かけられたシーツの中に、体温と微かな痛みだけが残っている。
──その横で、松村さんは目を閉じずに座っていた。

薄暗いベッドルーム。
静かすぎて、呼吸の音まで聞こえる。

見ているのは、私の顔。
松村北斗
こんな顔、現場じゃ絶対見せないよな
優しく笑いながら、彼は指先で私の前髪をそっとよけた。
その動きすら、触れたら壊れそうな静けさを持っていた。
松村北斗
なんで…こんなに惹かれてんだろうな
そう呟いても、返事はない。
私が、静かに寝息を立てているから。
松村北斗
バレたら、お前は終わる。俺も、きっと笑えなくなる
それでも、手を離せなかった。
松村北斗
だから今だけでもいいって、思っちゃったんだよ
自嘲じちょうぎみにそう言いながら、
彼はベッドに身体を横たえた。

シーツの中で、眠る私の背中にそっと腕をまわす。
その手に力をこめた瞬間──
あなた
ん、松村…さん
寝ぼけたように、私が彼の名前を呼んだ。

彼は目を閉じて、小さく笑った。
松村北斗
ごめん。
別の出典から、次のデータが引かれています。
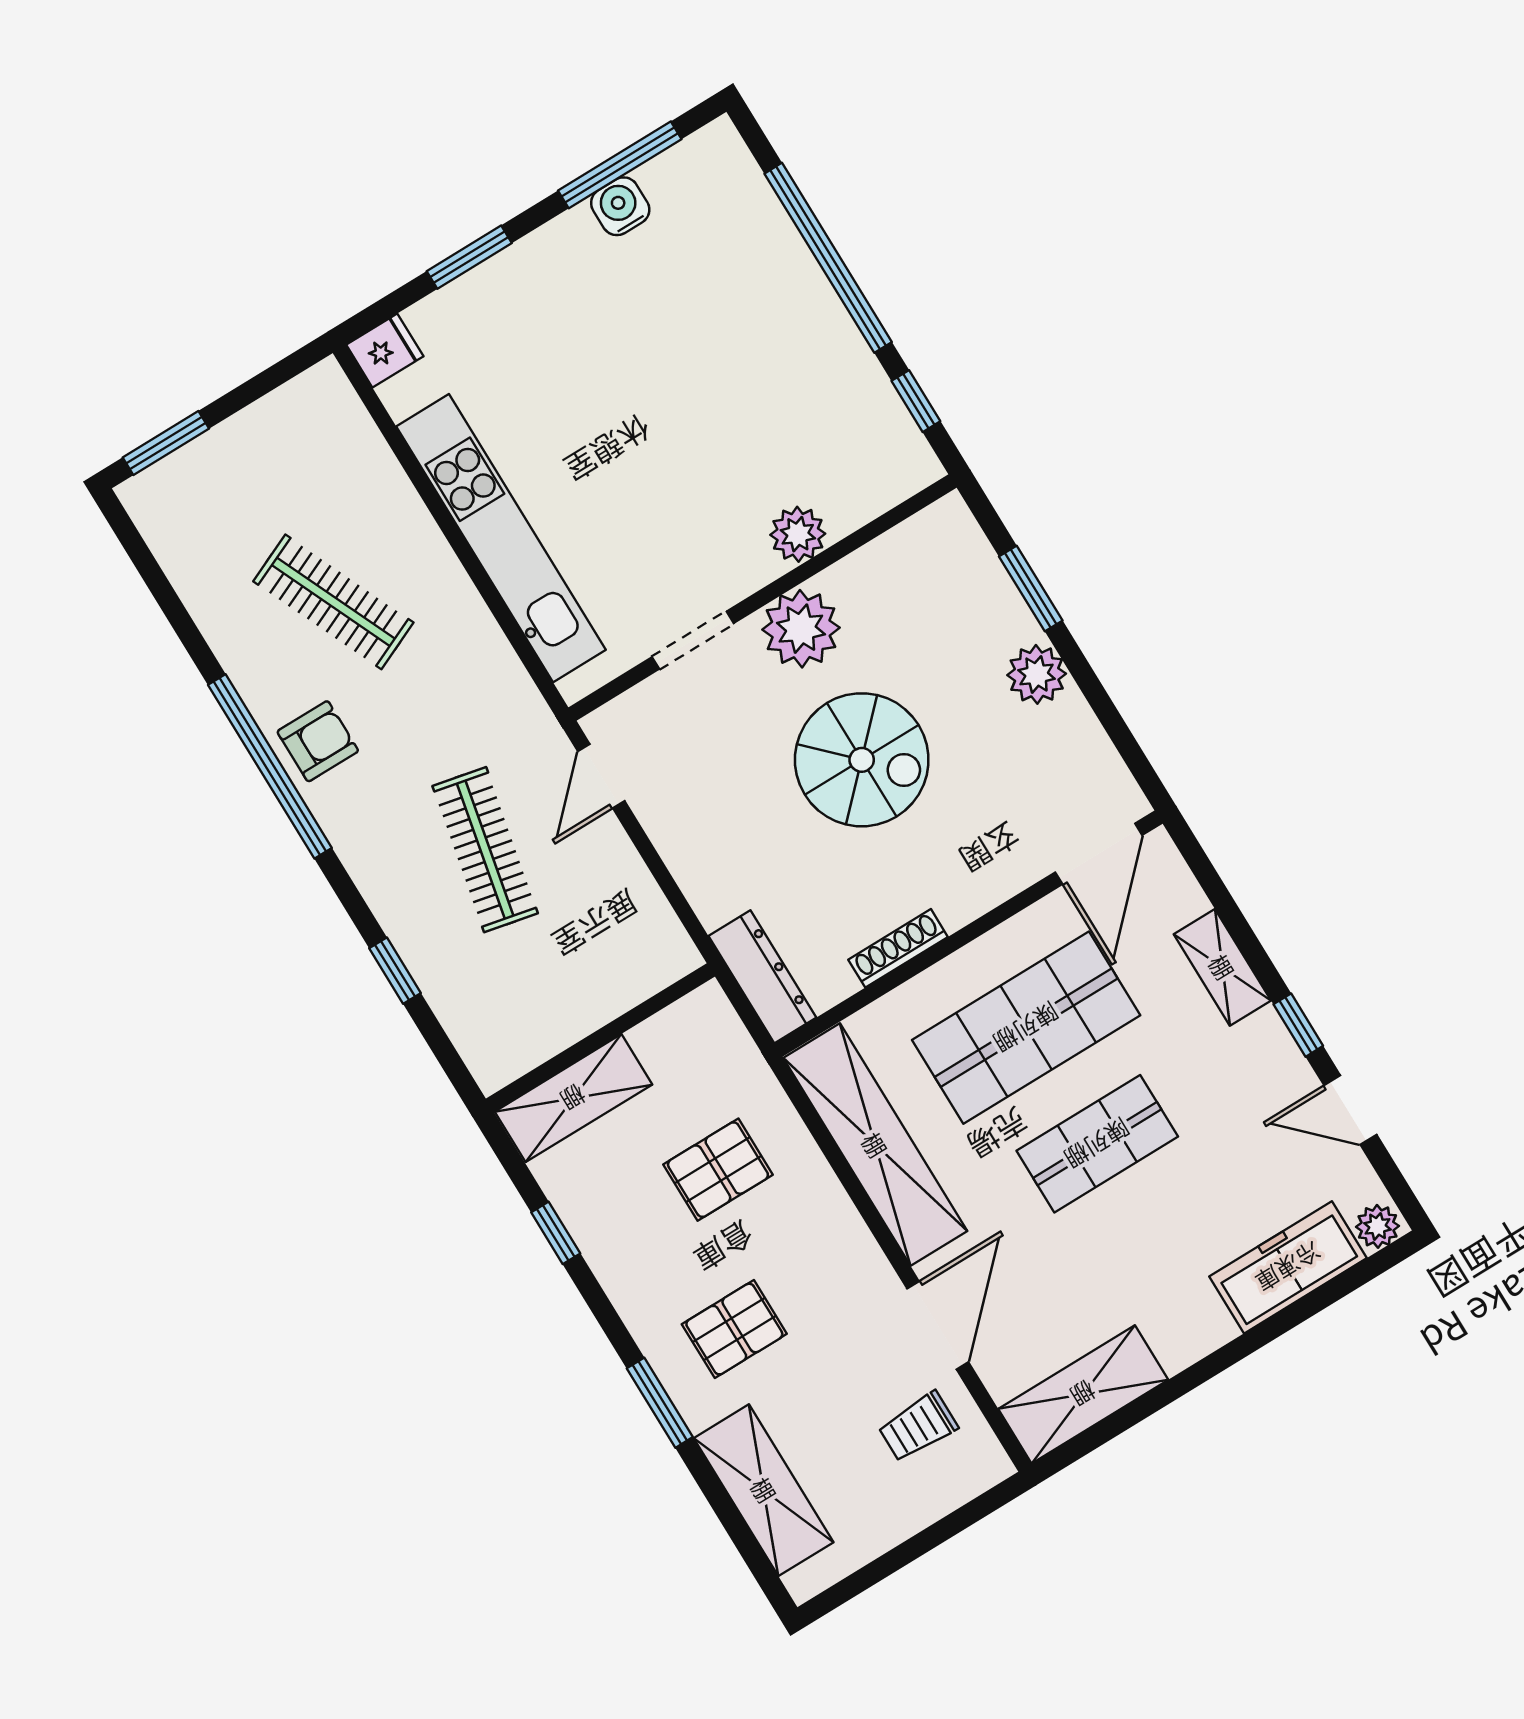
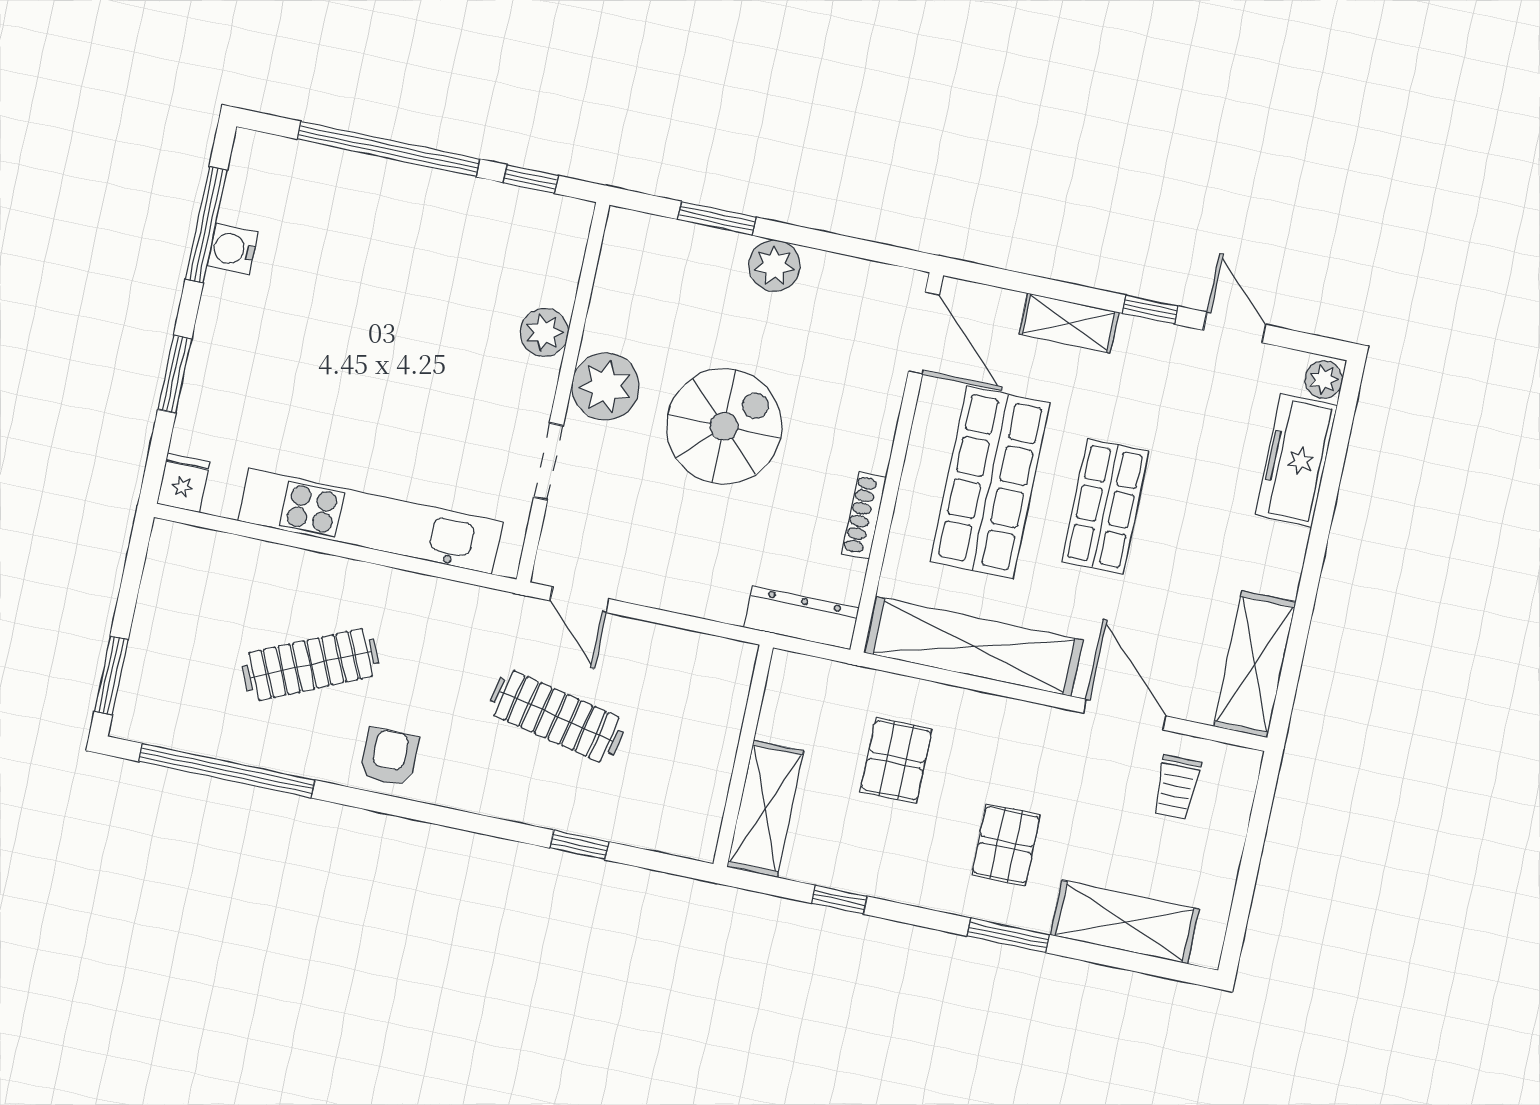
window: (270, 766) -> (227, 771), moved
door: (1350, 1110) -> (1234, 327), swing flipped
もう…止められそうにない
☀️朝
カーテンの隙間から差し込む光に、
私はまぶしそうに目を細めた。
重なる体温。温かい腕の中。
最初、夢かと思った。

だけど、頬に触れる指があまりにもリアルで、
思わず見上げる。
松村北斗
おはよう
少し眠たげな目で、松村さんが私を見つめていた。
あなた
昨夜のこと、夢じゃなかったんですね
そう呟くと、彼は小さく頷いたあと、
真面目な声で言った。
松村北斗
夢じゃない。でも、これは現実にしちゃいけない関係だ
その言葉に、胸がちくりと痛んだ。

それでも、
腕の中はあたたかくて、
キスした唇も、どこか名残惜しげだった。

終わらせたくない。
そう思ったのは、きっと私だけじゃない。